I had a hunch that Obama might phone in his second debate with Romney, or only pretend to try harder, having lost his heart for the job of President, but I was way wrong. He brought his best game to the table Tuesday night and he played his cards like a shark. Romney, overconfident and greedy, played the role of the fish.

Obama played two especially brilliant hands in the game. One was a devastating check-raise. When Romney challenged him on his statement that he had called the Benghazi murders a terrorist attack on the day after they occurred, Obama demurred mildly but didn’t seem to want to discuss the issue. Romney read this as weakness and pounced, thinking he had trapped Obama in a lie.

When Candy Crowley attested that Obama had indeed called the murders a terrorist act on the occasion in question, Obama went all in.

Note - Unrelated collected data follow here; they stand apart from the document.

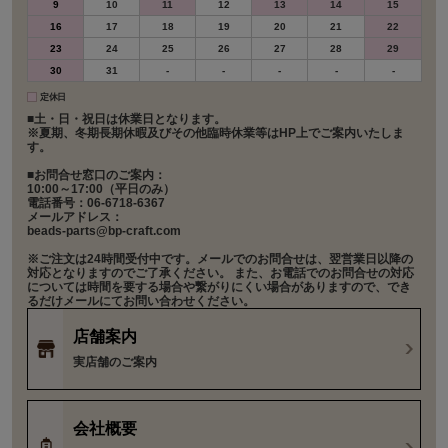
9
10
11
12
13
14
15
16
17
18
19
20
21
22
23
24
25
26
27
28
29
30
31
-
-
-
-
-
定休日
■土・日・祝日は休業日となります。
※夏期、冬期長期休暇及びその他臨時休業等はHP上でご案内いたしま
す。
■お問合せ窓口のご案内：
10:00～17:00（平日のみ）
電話番号：06-6718-6367
メールアドレス：
beads-parts@bp-craft.com
※ご注文は24時間受付中です。メールでのお問合せは、翌営業日以降の
対応となりますのでご了承ください。 また、お電話でのお問合せの対応
については時間を要する場合や繋がりにくい場合がありますので、でき
るだけメールにてお問い合わせください。
店舗案内
実店舗のご案内
会社概要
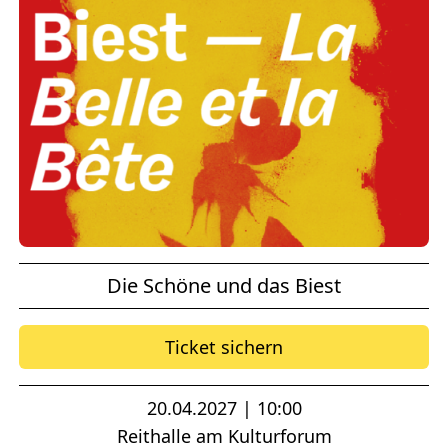
Die Schöne und das Biest
Ticket sichern
20.04.2027 | 10:00
Reithalle am Kulturforum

He hit Romney hard, invoking his authority as President, and called Romney’s insinuations “offensive”.  That’s harsh language for a Presidential debate, and Obama delivered it harshly — but he had caught Romney overplaying his hand and Romney had no choice but to fold.

Then, on the last hand, the closing statements, Romney made another bad bet — he referenced, almost in passing, his infamous 47% speech.  Obama hadn’t mentioned it himself, and maybe Romney thought he was going to ignore it, but Romney didn’t factor position into the equation.

Romney had won the coin toss to decide the order in which the candidates would speak and he unwisely chose to speak first, meaning Obama would speak last.  So when Romney made his weak bet on the 47% issue, Obama had a chance to go over the top and overwhelm him.  Since Romney had brought it up, it didn’t look like a gratuitous jab from the President.  Obama raised the half-hearted bet and then showed stronger cards.

By the end of the night Romney had lost most of the stack he had accumulated since the first debate, and Obama had enough chips on his side of the table to keep the game competitive.  Romney may not learn from his bad play — he strikes me as one of those pompous “experts” who sits down at a poker table and blames the cards when he loses his money.  It’s rarely the cards that make a man a fish — most often it’s the fish’s vanity and inability to recognize the strength of his opponents.